Show all lines from the records below in which the string "What" is present.

═════ Listed entries ═════

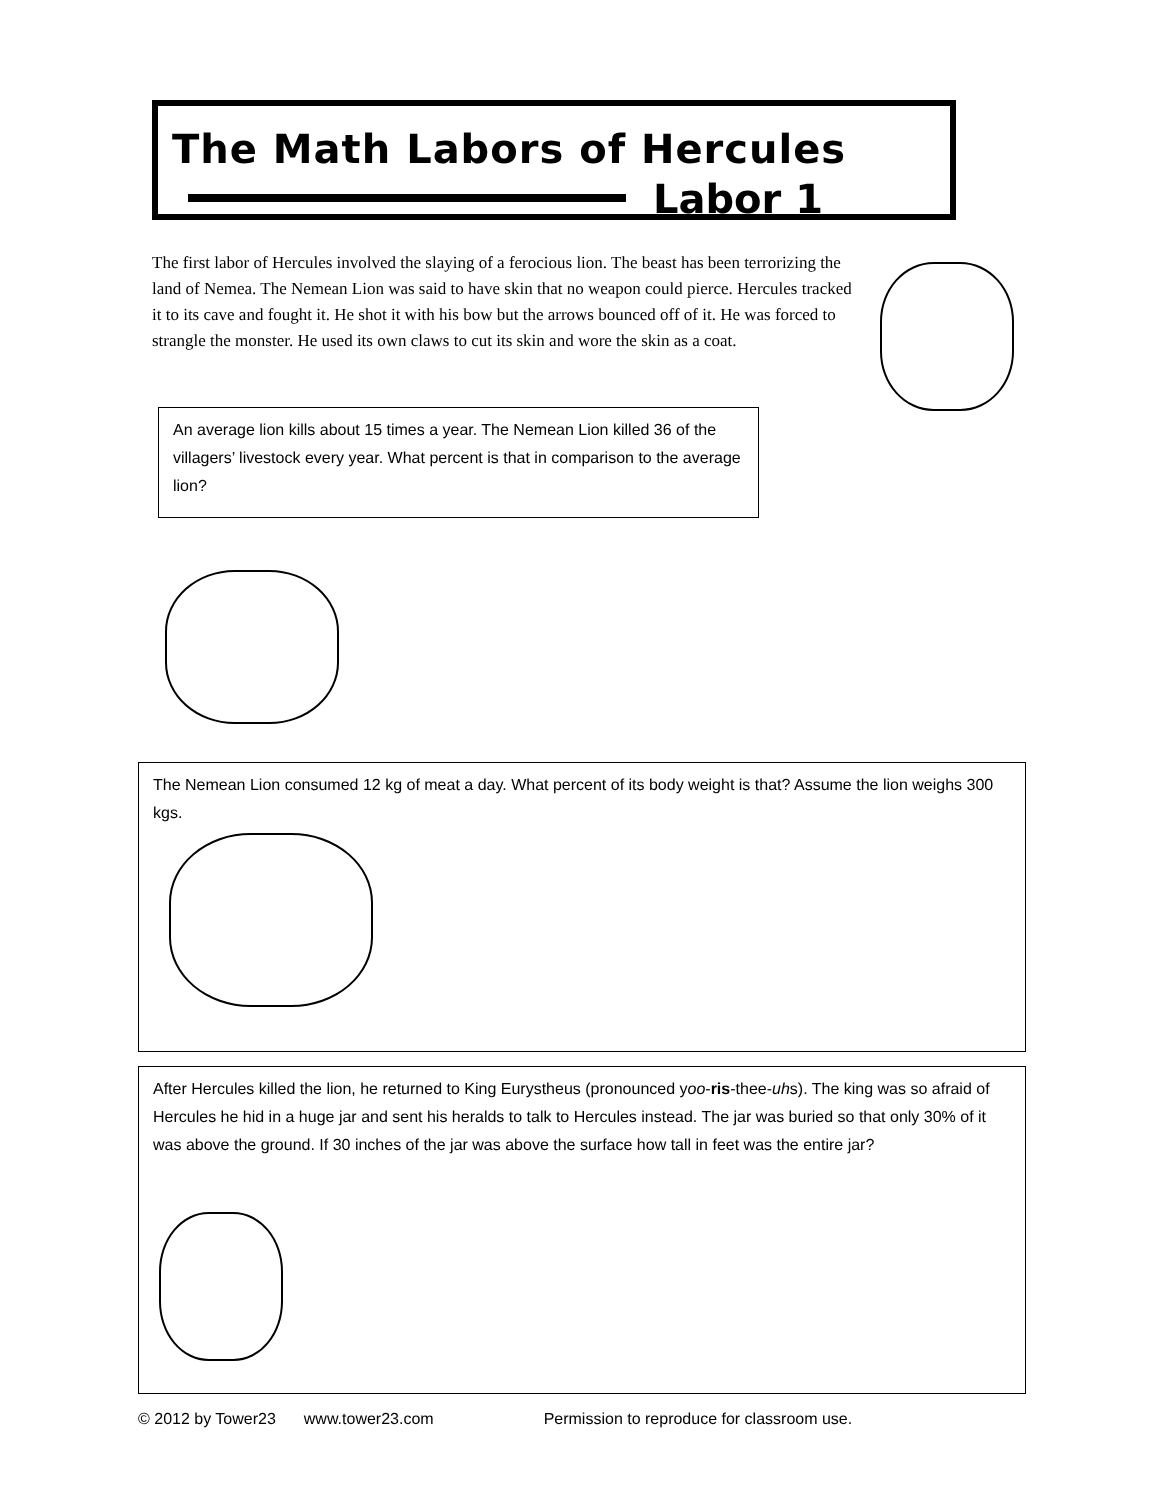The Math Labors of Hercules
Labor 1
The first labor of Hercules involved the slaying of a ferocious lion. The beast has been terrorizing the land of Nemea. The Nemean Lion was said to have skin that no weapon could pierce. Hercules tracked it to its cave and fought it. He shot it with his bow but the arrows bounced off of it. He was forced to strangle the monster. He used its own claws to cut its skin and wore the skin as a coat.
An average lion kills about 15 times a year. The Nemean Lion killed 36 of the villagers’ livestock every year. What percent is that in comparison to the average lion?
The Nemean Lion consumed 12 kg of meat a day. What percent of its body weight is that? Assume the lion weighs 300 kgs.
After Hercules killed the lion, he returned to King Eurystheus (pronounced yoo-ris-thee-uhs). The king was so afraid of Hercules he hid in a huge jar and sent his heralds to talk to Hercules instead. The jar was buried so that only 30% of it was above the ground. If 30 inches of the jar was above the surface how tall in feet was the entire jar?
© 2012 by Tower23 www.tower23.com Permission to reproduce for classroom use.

═════

§ Answer to the problem:
An average lion kills about 15 times a year. The Nemean Lion killed 36 of the villagers’ livestock every year. What percent is that in comparison to the average lion?
The Nemean Lion consumed 12 kg of meat a day. What percent of its body weight is that? Assume the lion weighs 300 kgs.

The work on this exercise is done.